:: Source passage ::
=== Begin Enclosure ===

Archive for September, 2010

Sept. 29; Goodbye Geneva, Hello Bend

Wednesday, September 29th, 2010

Before dawn's early light we were up and packing our luggage into the car.

Michel and Raymonde brought us to the airport and Yvette met us there to say our goodbyes. It has been an exhausting trip, but oh so fun!

Rod & Linda & Mavrik met us at the Redmond airport and Pat had dinner all ready for us! Hello Bend, and thanks to all our friends who made this a stress free vacation!

Sept. 28; Celebration

Tuesday, September 28th, 2010

Back ‘home’ in Geneva we enjoyed a quiet morning which we used to start packing for our return to the U.S. The fun and excitement started late morning with the arrival of the chefs and all their goods. Raymonde’s sisters, Yvette & Josianne, arrived with bags and boxes of food to begin preparing the gourmet meal to celebrate their little sister Raymonde’s birthday.

The table setting for 11, our hosts and 9 guests.

The Menu! Five courses not including the appetizers!


  • Pumpkin Cream Soup and casserole of chanterelle mushrooms
  • Sea Bream on a bed of Spinach
  • Pork Tenderloin with morel sauce and a garnish of vegetables
  • Cheeses of the house
  • Exotic Delights
  • Birthday cake and wishes to welcome our American friends
  • Champagne
  • Coffee and ….. small nap
  • (The wine selection is left to the discretion of Michel)
  • Vandoeuvres, Sept. 29, 2010
  • Raymonde’s Birthday Sept. 26, (1940-2010)

Preparing the salmon tart appetizer.

The morels and chanterelles.

The 2 chefs, tasting and correcting seasoning for the mushroom sauces.

Guests Ginette and Gilbert at the appetizer table.

Raymonde, Josianne and her husband George toasting to health and happiness. Other guests included Michel's brother Paul and his wife Giselle and us of course.

After the Champagne toast it was back into the kitchen for the chefs to prepare the fish course.

1st course, the pumpkin soup and mushroom casserole.

2nd course, Sea Bream on a bed of spinach.

The wine decanters lent even more elegance to the occasion.

3rd course, pork tenderloin with a delicious morel sauce and an assortment of vegetables.

4th course, a selection of cheeses and nuts.

Besides the soft cheeses, hard cheeses and fruit were also served.

5th course, Dessert! The exotic delight of pineapple with vanilla or mango ice cream and a delicious tropical fruit sauce.

The cake to welcome us (the American friends) was decorated as the American flag with whipped cream and raspberries! The Birthday cake was covered with fresh strawberries!



We can truly say, that was the best meal of the entire trip, and one of the best meals we’ve ever had! It looks like a lot of food here, but the consumption was spread over about 7 hours of conversation, convoluted translations and laughter! The attention to details, from the fresh ingredients, the seasonings, the presentation, even to the warming of the serving plates was impressive. We all finished the evening off with coffee and Kirsch -the homemade cherry or pear ‘Swiss moonshine’!

=== End Enclosure ===

:: Exercise details ::
Continue the September 2010 travel blog above, picking up right after its last sentence about coffee and Kirsch.

:: Material shown ::
=== Begin Enclosure ===

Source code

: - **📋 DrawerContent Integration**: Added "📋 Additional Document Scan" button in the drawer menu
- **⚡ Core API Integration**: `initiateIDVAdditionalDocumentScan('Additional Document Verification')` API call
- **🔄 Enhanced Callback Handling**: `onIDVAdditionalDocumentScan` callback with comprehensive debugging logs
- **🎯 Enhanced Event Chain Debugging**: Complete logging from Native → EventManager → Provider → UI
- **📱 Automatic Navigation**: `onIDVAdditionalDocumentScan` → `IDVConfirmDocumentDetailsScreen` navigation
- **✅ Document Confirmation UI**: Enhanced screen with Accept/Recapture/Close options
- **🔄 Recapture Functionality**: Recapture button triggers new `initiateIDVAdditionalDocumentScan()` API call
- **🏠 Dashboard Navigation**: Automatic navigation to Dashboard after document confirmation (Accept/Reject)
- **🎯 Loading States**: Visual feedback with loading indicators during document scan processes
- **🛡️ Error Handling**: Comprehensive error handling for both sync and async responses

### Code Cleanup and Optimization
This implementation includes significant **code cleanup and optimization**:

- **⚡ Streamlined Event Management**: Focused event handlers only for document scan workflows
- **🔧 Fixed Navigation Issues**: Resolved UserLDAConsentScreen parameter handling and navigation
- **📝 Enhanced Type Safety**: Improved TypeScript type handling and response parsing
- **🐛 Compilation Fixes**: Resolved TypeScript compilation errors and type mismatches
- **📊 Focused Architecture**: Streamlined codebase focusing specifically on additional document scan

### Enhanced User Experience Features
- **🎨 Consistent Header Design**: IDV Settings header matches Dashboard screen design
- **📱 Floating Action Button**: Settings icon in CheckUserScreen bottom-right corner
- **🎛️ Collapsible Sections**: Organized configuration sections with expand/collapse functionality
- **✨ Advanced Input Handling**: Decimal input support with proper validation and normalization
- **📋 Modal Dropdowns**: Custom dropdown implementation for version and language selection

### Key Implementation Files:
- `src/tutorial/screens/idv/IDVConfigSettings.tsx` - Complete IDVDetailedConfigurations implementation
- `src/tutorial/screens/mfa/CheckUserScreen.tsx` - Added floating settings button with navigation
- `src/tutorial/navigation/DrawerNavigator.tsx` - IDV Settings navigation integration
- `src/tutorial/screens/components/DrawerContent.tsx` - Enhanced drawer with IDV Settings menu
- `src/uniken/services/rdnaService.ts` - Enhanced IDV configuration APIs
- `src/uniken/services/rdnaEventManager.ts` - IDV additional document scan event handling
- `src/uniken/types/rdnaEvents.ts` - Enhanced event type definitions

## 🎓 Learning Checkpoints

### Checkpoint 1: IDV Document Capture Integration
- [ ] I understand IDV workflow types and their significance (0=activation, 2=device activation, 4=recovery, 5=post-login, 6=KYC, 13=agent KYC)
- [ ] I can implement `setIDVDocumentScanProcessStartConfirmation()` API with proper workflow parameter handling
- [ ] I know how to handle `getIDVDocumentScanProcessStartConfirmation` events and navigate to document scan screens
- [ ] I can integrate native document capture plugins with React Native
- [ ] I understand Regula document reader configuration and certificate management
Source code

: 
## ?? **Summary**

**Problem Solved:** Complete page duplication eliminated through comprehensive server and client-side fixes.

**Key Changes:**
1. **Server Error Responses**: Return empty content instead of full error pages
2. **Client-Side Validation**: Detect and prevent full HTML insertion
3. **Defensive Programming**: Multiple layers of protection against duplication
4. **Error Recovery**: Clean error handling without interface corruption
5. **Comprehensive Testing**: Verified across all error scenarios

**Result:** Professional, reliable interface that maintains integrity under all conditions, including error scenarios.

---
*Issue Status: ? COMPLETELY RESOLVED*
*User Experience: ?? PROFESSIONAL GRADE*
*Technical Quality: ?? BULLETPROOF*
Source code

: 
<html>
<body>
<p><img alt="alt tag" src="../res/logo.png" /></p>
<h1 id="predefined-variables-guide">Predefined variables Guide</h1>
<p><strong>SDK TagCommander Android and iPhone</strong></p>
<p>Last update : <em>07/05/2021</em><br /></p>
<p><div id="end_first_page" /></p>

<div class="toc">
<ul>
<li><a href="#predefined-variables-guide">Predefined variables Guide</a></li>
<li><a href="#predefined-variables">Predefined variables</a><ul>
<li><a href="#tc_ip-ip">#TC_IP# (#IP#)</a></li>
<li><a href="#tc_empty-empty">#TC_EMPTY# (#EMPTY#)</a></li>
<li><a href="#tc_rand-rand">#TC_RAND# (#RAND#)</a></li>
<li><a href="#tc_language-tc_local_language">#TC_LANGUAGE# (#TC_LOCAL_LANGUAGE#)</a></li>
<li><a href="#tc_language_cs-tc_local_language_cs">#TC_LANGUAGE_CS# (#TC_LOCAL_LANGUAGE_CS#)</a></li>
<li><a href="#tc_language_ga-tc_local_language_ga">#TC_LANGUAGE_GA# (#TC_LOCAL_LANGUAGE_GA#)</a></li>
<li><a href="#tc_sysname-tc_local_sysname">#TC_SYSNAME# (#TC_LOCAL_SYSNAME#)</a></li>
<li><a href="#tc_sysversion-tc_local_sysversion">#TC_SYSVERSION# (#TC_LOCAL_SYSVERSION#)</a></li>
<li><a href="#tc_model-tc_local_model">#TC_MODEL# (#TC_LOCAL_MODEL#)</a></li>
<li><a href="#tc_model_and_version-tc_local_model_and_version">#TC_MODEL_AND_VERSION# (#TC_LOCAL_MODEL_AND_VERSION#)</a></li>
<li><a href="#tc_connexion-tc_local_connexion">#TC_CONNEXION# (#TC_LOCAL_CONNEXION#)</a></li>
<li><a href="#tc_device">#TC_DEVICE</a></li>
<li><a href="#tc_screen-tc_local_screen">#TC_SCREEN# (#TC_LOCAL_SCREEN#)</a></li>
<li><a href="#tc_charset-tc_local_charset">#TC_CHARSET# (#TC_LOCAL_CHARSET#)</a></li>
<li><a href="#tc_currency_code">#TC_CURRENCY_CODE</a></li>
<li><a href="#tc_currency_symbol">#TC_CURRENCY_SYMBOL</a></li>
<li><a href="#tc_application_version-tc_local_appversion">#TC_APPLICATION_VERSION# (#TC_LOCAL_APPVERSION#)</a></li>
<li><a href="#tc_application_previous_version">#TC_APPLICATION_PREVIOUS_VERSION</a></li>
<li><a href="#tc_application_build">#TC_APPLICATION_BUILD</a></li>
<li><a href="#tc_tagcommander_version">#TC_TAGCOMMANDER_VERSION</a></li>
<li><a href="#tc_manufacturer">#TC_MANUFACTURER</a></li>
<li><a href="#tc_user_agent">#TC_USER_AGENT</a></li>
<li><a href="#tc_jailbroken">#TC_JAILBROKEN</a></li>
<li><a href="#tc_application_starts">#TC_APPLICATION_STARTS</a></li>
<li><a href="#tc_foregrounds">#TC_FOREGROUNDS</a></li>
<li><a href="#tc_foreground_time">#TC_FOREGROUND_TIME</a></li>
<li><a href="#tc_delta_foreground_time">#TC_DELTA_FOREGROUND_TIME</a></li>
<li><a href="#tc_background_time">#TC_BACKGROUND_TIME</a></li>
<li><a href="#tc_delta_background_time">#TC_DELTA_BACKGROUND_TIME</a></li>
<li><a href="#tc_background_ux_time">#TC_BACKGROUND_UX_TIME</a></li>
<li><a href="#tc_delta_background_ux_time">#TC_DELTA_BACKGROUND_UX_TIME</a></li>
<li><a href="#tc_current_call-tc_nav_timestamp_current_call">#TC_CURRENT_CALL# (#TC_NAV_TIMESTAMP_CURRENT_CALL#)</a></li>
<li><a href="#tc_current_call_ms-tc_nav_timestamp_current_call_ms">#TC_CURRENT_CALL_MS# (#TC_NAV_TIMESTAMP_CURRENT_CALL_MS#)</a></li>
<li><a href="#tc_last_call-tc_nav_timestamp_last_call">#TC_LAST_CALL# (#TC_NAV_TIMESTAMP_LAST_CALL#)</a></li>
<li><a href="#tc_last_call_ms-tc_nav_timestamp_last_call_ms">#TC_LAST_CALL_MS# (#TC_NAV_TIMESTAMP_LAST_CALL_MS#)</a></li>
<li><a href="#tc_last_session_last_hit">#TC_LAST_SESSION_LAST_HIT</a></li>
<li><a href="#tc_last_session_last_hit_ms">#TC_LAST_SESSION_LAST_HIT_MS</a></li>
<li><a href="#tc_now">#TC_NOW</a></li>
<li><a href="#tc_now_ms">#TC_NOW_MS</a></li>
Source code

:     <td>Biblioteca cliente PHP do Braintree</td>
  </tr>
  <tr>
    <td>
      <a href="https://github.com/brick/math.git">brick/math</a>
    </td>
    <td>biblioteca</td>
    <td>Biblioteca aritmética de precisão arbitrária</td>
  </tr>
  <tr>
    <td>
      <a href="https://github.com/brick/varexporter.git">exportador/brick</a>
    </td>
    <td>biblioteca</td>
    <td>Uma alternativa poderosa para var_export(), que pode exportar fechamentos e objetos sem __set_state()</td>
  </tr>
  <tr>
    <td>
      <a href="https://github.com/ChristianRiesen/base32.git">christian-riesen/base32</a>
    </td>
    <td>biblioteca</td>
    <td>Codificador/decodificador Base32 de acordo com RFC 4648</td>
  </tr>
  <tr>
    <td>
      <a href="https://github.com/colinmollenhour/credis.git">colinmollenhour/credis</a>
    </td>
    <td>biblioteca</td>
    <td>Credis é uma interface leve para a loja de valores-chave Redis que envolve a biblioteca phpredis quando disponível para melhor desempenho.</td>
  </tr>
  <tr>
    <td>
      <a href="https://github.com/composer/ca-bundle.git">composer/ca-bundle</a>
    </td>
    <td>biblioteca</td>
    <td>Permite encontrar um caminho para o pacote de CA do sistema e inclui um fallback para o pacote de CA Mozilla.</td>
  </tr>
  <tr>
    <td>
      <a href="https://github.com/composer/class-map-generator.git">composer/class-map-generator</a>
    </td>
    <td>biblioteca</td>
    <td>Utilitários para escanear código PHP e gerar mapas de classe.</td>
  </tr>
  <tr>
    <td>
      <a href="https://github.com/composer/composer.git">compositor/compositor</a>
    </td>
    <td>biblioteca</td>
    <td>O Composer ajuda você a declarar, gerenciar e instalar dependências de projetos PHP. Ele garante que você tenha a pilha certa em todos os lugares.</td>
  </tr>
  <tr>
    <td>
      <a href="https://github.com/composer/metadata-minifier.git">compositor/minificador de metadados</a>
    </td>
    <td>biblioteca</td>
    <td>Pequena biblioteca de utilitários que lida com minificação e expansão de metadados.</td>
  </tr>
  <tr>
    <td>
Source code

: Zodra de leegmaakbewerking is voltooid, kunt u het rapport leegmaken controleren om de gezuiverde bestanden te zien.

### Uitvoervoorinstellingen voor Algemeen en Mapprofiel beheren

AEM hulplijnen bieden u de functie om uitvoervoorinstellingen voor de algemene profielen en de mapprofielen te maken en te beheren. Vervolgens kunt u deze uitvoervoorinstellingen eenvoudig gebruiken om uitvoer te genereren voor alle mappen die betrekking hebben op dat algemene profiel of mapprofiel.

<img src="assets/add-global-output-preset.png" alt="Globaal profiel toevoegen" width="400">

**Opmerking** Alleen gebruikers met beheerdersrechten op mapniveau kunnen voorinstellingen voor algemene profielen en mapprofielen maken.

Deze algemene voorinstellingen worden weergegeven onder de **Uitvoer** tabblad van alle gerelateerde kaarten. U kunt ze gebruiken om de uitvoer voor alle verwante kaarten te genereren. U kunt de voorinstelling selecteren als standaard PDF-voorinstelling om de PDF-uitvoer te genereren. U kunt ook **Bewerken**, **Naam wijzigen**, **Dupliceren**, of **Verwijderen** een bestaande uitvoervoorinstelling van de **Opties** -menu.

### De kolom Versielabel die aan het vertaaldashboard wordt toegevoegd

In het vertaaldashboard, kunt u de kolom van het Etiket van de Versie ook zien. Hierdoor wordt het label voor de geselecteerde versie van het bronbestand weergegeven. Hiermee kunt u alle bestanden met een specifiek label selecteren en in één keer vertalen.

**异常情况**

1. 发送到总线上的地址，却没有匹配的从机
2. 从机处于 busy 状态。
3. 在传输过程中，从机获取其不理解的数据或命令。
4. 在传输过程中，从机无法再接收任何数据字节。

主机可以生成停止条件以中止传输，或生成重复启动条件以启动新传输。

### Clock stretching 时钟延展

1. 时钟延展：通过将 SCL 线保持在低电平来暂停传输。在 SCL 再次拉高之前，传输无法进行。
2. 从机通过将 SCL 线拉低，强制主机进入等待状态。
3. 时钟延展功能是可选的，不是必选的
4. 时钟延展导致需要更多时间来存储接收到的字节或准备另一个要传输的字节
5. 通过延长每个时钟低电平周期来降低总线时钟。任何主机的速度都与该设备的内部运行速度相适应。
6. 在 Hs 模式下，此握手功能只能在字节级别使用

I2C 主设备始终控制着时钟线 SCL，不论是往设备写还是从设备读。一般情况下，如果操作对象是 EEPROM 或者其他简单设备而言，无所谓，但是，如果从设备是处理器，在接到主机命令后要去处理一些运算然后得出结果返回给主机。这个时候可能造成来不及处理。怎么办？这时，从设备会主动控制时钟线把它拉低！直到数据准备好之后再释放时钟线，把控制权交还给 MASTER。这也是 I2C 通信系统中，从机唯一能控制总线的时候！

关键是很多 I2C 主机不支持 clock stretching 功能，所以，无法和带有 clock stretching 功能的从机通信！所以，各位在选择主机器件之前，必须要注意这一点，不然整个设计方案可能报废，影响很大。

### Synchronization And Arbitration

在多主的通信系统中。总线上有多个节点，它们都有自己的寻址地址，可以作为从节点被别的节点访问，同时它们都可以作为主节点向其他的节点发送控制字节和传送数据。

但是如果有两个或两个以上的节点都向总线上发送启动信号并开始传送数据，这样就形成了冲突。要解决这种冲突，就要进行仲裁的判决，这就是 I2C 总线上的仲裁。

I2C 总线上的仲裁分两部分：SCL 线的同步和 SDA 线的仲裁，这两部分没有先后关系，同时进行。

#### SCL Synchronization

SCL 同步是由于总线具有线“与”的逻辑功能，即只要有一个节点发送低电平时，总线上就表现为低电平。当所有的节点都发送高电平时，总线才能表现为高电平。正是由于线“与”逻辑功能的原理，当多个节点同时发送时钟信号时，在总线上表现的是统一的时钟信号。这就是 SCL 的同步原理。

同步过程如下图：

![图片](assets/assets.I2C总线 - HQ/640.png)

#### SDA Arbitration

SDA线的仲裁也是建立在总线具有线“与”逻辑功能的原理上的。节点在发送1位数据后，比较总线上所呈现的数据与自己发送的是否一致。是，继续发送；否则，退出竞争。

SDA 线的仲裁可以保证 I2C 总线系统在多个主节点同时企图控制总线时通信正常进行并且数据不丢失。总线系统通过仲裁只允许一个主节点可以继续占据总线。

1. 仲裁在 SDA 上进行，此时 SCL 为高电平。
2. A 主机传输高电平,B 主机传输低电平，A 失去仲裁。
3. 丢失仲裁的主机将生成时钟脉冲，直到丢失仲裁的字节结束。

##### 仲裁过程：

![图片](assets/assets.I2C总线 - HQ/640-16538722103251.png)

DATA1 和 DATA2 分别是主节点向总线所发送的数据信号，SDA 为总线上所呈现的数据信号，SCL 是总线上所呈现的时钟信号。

=== End Enclosure ===

:: Exercise result ::
The Three Sisters!

A reminder that tomorrow is a travel day (and we get to see Mavrik soon). From Michel's extensive model car collection.

Sept. 27; Lucerne

Monday, September 27th, 2010

We left our B&B, a working farm in Rustenschwil, near the small town of Auw, and headed to Lucerne.

Decor around the barn at the B&B.

The famous Chapel Bridge over the Reuss river that drains Lake Lucerne.

The trusses of the covered bridge are decorated with painted panels dating from the 17th century and depicting scenes of Lucerne's history.

Exploring the streets of the old town, we found many elaborately decorated building facades.

Johann Wolfgang von Goethe (a writer, poet and philosopher, considered to be one of the most important thinkers in Western culture) "stayed here in 1779".

More modern facade decor, just in time for Halloween!

Another bridge over the Reuss river is the Mill bridge which features a series of medieval-style 17th Century plague paintings titled Dance of Death.

We finished our tour with lunch at the Stadtkeller Swiss Folklore Restaurant. While we ate our traditional fondue we enjoyed a show of traditional Swiss music, alpenhorn, yodeling, flag throwing and good hearted, audience-participating, fun!

Cheese Fondue!

Sept. 26; Appenzellerland

Sunday, September 26th, 2010

Today Michel and Raymonde took us on a tour of the area they refer to as “Suisse primitive”. It is an area encompassing 2 part-cantons that still practice their political tradition of voting by raised hand at mandatory gatherings in the town square. Maybe the ‘primitive’ description is because they didn’t allow women to participate in the voting until 1991! The landscape is very green with rolling hills dotted with the typical immaculately kept farmers houses with attached barns decorated with flowers at every window. Again it was a gray, non-photo-friendly day, so for good pictures click HERE. We stopped in the town of Appenzell to admire the traditional architecture and have lunch.

A very traditional house in Appenzell.

A row house in the shopping lanes, lots of souvenirs, but also excellent traditional crafts.

A toy store, decorated with paintings of childhood scenes.

A detail of the decorations.

We had lunch at the Marktplatz Restaurant, an excellent meal and atmosphere. It is more than a restaurant tho, the walls are decorated with carved wood panels depicting traditional scenes of Appenzellerland and they also display Scherenschnitte – the art of papercutting. The staff even serenaded Raymonde to celebrate her birthday!

A sample of the decorative wood carvings on the wall.

We continued on to the town of Stein and visited the Appenzeller cheese factory and sampled some of their products. Then visited the Appenzeller Volkskunde Museum, the Folklore Museum next door. They had demonstrations of some of the traditional work of the area. There was a cheesemaker and a woman working an embroidery loom dating from the 1850’s.

Detail of a decorated house wall from the 1500's discovered while renovating the house in the 1990's!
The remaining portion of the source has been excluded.